> _TRY IT_: Check each line of the data for "купить" and select those that have it.

Page-level text extractions
·····

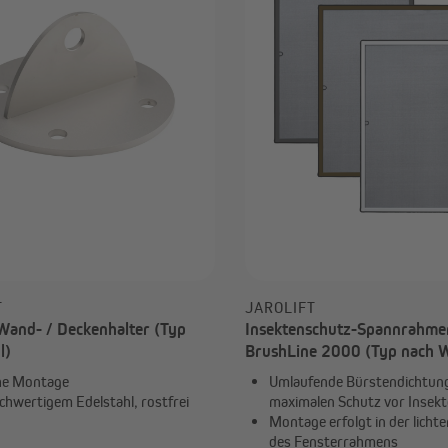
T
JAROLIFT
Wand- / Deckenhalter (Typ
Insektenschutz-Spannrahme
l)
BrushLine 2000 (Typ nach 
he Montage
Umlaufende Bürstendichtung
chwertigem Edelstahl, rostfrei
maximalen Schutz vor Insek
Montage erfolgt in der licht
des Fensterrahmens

·····

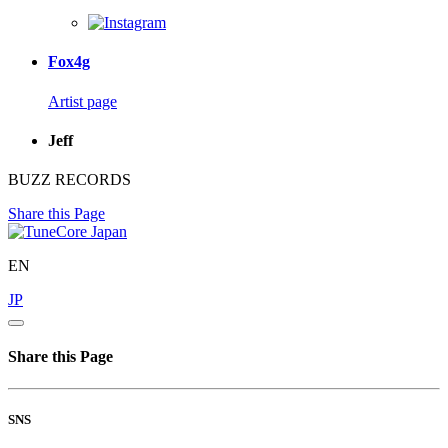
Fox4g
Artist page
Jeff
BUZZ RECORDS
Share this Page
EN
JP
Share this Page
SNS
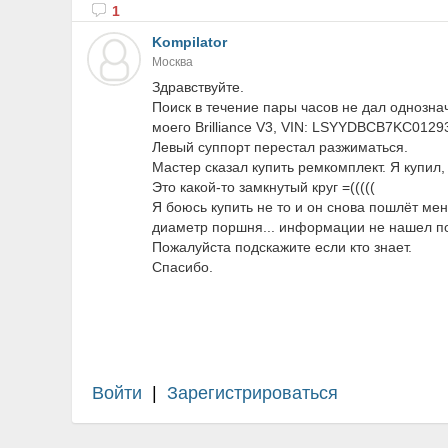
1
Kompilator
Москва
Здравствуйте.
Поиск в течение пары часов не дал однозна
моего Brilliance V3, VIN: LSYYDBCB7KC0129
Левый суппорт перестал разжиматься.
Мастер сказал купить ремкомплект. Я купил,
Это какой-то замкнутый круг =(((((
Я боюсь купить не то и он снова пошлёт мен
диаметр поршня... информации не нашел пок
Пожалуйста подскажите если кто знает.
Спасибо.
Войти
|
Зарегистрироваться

·····

> _RESPONSE BELOW_:
Мастер сказал купить ремкомплект. Я купил,
Я боюсь купить не то и он снова пошлёт мен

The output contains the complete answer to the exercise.